◆ YOUR GOAL:
From the line containing "[486,203,638,217] early-twentieth century" to the end of the records, print every line exactly, both ends included, and leave out the pictures.

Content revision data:
___

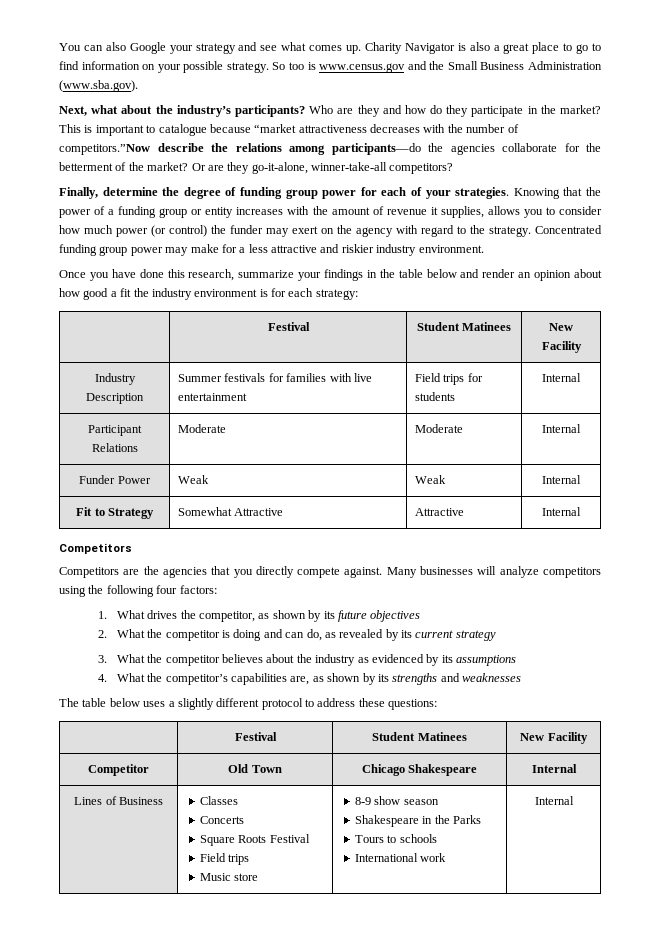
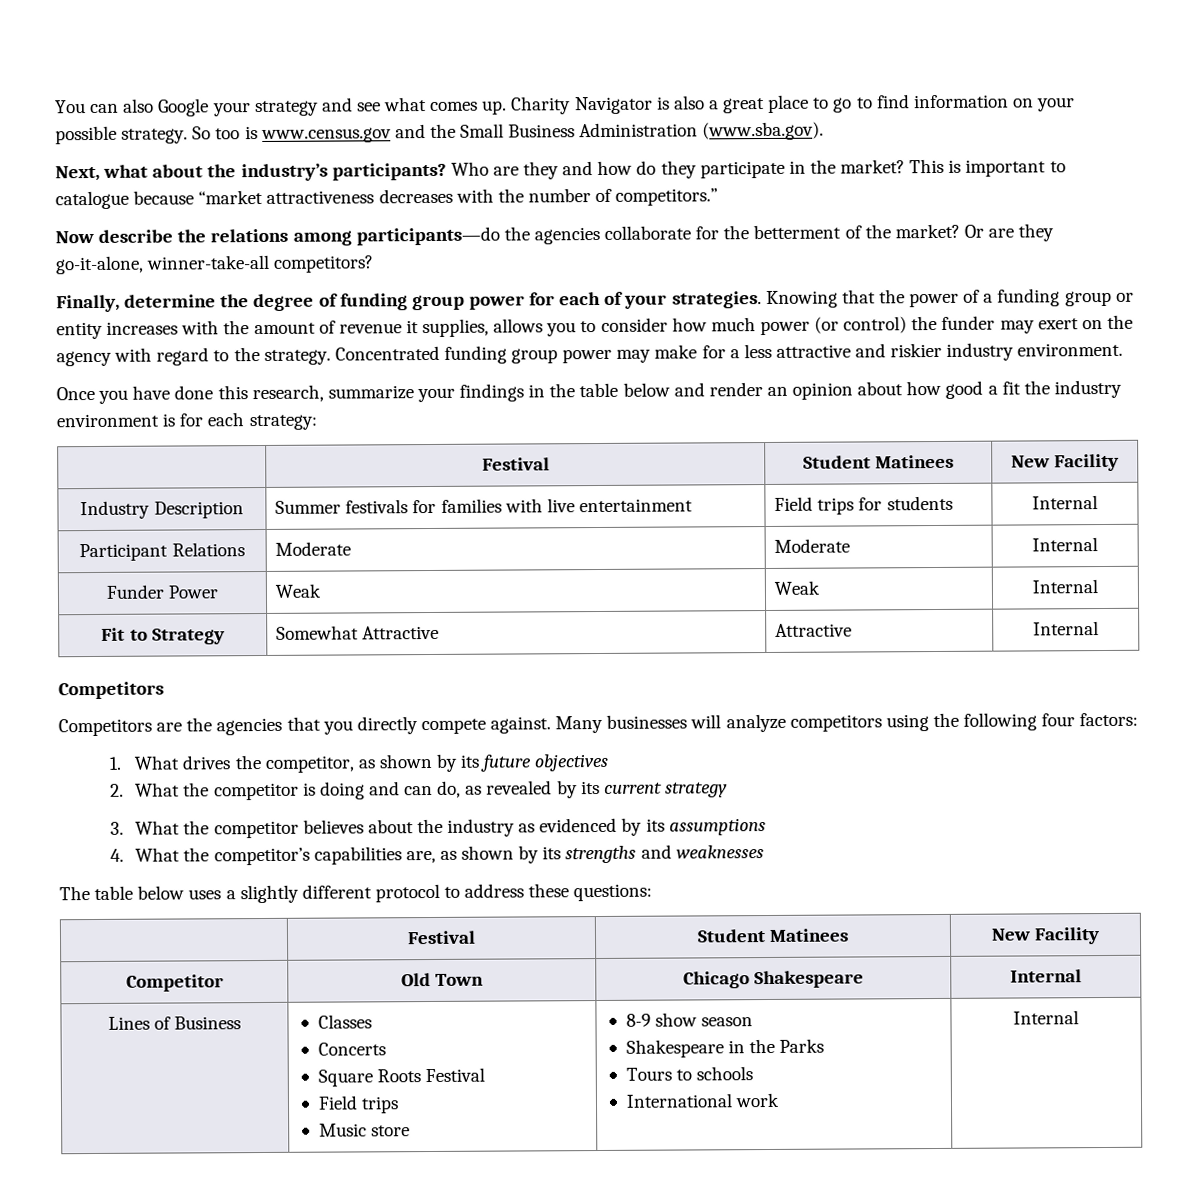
[59,144,150,155] competitors.”Now -> [615,188,719,206] [55,230,94,244] competitors.” // Now

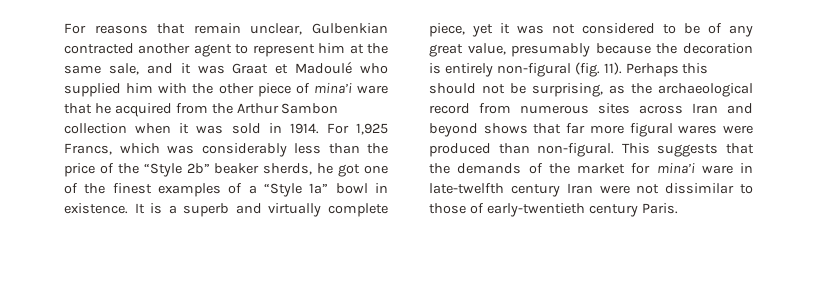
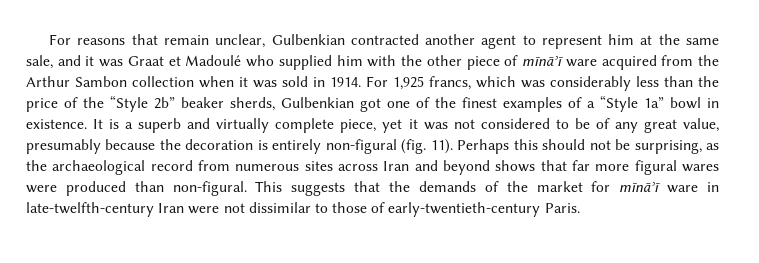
[313,83,388,94] [64,103,111,114] mina’i ware that he -> [522,56,597,67] mīnāʾī ware
[64,143,112,155] Francs, -> [429,76,471,90] francs,
[317,163,334,174] he -> [281,97,354,108] Gulbenkian
[656,163,695,174] mina’i -> [619,182,661,192] mīnāʾī
[429,183,560,197] late-twelfth century -> [26,202,154,217] late-twelfth-century
[486,203,638,217] early-twentieth century -> [388,202,541,217] early-twentieth-century

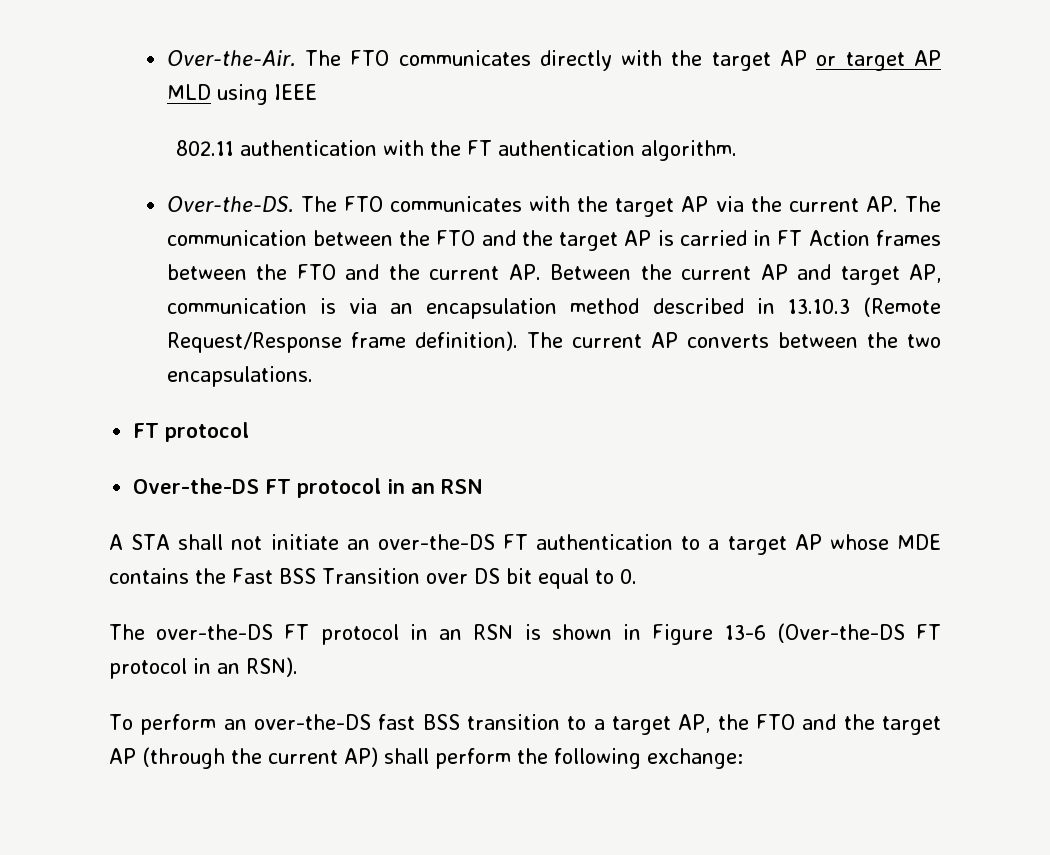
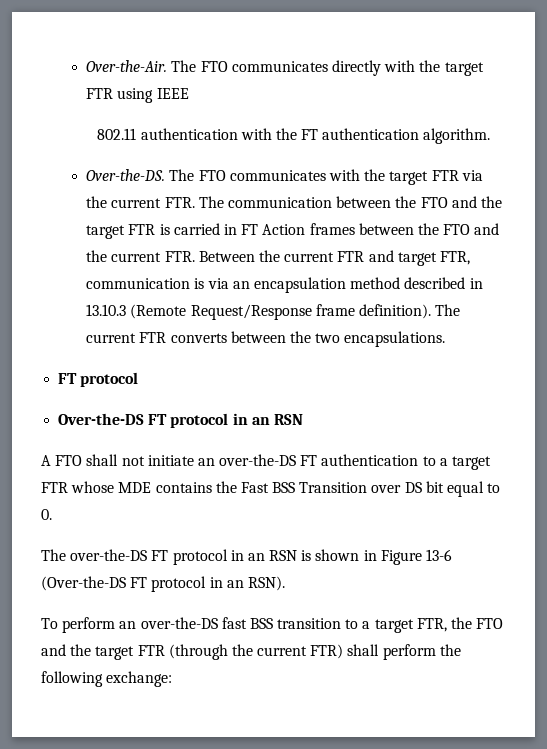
[780,50,942,71] [166,84,211,100] AP or target AP MLD -> [86,88,114,99] FTR
[681,196,709,212] AP -> [431,170,459,181] FTR
[865,196,898,212] AP. -> [164,197,195,208] FTR.
[624,230,652,246] AP -> [128,224,156,235] FTR
[508,264,541,280] AP. -> [164,251,195,262] FTR.
[760,264,788,280] AP -> [337,251,365,262] FTR
[909,264,942,283] AP, -> [439,251,470,265] FTR,
[650,332,678,348] AP -> [139,332,167,343] FTR
[131,534,171,550] STA -> [55,455,83,466] FTO
[794,534,822,550] AP -> [41,482,68,493] FTR
[678,714,942,735] [109,748,136,764] AP, the FTO and the target AP -> [416,617,504,632] [41,644,165,660] FTR, the FTO and the target FTR
[344,747,378,767] AP) -> [310,644,344,659] FTR)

___

◆ ANSWER SECTION:
[486,203,638,217] early-twentieth century -> [388,202,541,217] early-twentieth-century

[780,50,942,71] [166,84,211,100] AP or target AP MLD -> [86,88,114,99] FTR
[681,196,709,212] AP -> [431,170,459,181] FTR
[865,196,898,212] AP. -> [164,197,195,208] FTR.
[624,230,652,246] AP -> [128,224,156,235] FTR
[508,264,541,280] AP. -> [164,251,195,262] FTR.
[760,264,788,280] AP -> [337,251,365,262] FTR
[909,264,942,283] AP, -> [439,251,470,265] FTR,
[650,332,678,348] AP -> [139,332,167,343] FTR
[131,534,171,550] STA -> [55,455,83,466] FTO
[794,534,822,550] AP -> [41,482,68,493] FTR
[678,714,942,735] [109,748,136,764] AP, the FTO and the target AP -> [416,617,504,632] [41,644,165,660] FTR, the FTO and the target FTR
[344,747,378,767] AP) -> [310,644,344,659] FTR)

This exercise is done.